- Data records
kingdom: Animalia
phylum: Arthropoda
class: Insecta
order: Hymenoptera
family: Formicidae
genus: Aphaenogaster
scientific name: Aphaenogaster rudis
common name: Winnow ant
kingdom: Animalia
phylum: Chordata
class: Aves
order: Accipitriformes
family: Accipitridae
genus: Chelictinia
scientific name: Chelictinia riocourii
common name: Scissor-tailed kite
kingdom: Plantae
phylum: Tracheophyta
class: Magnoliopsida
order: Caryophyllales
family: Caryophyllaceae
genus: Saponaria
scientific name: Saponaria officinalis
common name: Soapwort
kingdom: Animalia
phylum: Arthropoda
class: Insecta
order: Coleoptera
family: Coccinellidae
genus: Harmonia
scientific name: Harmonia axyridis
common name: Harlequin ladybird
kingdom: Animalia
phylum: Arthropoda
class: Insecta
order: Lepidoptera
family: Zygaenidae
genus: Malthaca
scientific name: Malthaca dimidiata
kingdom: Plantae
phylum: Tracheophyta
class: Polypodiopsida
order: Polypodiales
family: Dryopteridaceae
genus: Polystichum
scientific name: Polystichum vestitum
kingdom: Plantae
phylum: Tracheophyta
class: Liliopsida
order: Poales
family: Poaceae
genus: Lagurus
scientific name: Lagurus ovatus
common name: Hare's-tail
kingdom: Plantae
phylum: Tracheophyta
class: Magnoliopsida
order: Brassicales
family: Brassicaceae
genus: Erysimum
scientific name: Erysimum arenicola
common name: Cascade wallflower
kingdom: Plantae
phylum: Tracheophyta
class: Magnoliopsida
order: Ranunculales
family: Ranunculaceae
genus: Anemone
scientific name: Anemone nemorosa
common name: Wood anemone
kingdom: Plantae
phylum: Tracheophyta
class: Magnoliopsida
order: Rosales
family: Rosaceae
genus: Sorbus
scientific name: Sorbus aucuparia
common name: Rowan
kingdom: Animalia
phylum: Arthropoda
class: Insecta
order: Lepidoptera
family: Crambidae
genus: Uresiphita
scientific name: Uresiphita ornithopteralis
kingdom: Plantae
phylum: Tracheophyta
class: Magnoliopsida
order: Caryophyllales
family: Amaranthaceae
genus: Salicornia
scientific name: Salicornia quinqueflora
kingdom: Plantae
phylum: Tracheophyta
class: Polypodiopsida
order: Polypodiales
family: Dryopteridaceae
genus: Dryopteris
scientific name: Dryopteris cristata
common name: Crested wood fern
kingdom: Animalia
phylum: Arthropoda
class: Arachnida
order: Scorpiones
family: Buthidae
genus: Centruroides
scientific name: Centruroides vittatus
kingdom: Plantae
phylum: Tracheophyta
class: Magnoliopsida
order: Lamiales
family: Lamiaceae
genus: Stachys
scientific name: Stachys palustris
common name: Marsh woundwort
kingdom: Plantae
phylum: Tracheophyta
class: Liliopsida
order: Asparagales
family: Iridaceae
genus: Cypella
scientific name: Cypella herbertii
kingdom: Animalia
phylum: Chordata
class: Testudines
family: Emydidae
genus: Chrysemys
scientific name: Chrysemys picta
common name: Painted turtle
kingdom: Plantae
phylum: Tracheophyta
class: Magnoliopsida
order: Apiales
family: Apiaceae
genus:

- What needs to be done
Copy every line of these items word for word, in the same order.

- Task output
kingdom: Animalia
phylum: Arthropoda
class: Insecta
order: Hymenoptera
family: Formicidae
genus: Aphaenogaster
scientific name: Aphaenogaster rudis
common name: Winnow ant
kingdom: Animalia
phylum: Chordata
class: Aves
order: Accipitriformes
family: Accipitridae
genus: Chelictinia
scientific name: Chelictinia riocourii
common name: Scissor-tailed kite
kingdom: Plantae
phylum: Tracheophyta
class: Magnoliopsida
order: Caryophyllales
family: Caryophyllaceae
genus: Saponaria
scientific name: Saponaria officinalis
common name: Soapwort
kingdom: Animalia
phylum: Arthropoda
class: Insecta
order: Coleoptera
family: Coccinellidae
genus: Harmonia
scientific name: Harmonia axyridis
common name: Harlequin ladybird
kingdom: Animalia
phylum: Arthropoda
class: Insecta
order: Lepidoptera
family: Zygaenidae
genus: Malthaca
scientific name: Malthaca dimidiata
kingdom: Plantae
phylum: Tracheophyta
class: Polypodiopsida
order: Polypodiales
family: Dryopteridaceae
genus: Polystichum
scientific name: Polystichum vestitum
kingdom: Plantae
phylum: Tracheophyta
class: Liliopsida
order: Poales
family: Poaceae
genus: Lagurus
scientific name: Lagurus ovatus
common name: Hare's-tail
kingdom: Plantae
phylum: Tracheophyta
class: Magnoliopsida
order: Brassicales
family: Brassicaceae
genus: Erysimum
scientific name: Erysimum arenicola
common name: Cascade wallflower
kingdom: Plantae
phylum: Tracheophyta
class: Magnoliopsida
order: Ranunculales
family: Ranunculaceae
genus: Anemone
scientific name: Anemone nemorosa
common name: Wood anemone
kingdom: Plantae
phylum: Tracheophyta
class: Magnoliopsida
order: Rosales
family: Rosaceae
genus: Sorbus
scientific name: Sorbus aucuparia
common name: Rowan
kingdom: Animalia
phylum: Arthropoda
class: Insecta
order: Lepidoptera
family: Crambidae
genus: Uresiphita
scientific name: Uresiphita ornithopteralis
kingdom: Plantae
phylum: Tracheophyta
class: Magnoliopsida
order: Caryophyllales
family: Amaranthaceae
genus: Salicornia
scientific name: Salicornia quinqueflora
kingdom: Plantae
phylum: Tracheophyta
class: Polypodiopsida
order: Polypodiales
family: Dryopteridaceae
genus: Dryopteris
scientific name: Dryopteris cristata
common name: Crested wood fern
kingdom: Animalia
phylum: Arthropoda
class: Arachnida
order: Scorpiones
family: Buthidae
genus: Centruroides
scientific name: Centruroides vittatus
kingdom: Plantae
phylum: Tracheophyta
class: Magnoliopsida
order: Lamiales
family: Lamiaceae
genus: Stachys
scientific name: Stachys palustris
common name: Marsh woundwort
kingdom: Plantae
phylum: Tracheophyta
class: Liliopsida
order: Asparagales
family: Iridaceae
genus: Cypella
scientific name: Cypella herbertii
kingdom: Animalia
phylum: Chordata
class: Testudines
family: Emydidae
genus: Chrysemys
scientific name: Chrysemys picta
common name: Painted turtle
kingdom: Plantae
phylum: Tracheophyta
class: Magnoliopsida
order: Apiales
family: Apiaceae
genus:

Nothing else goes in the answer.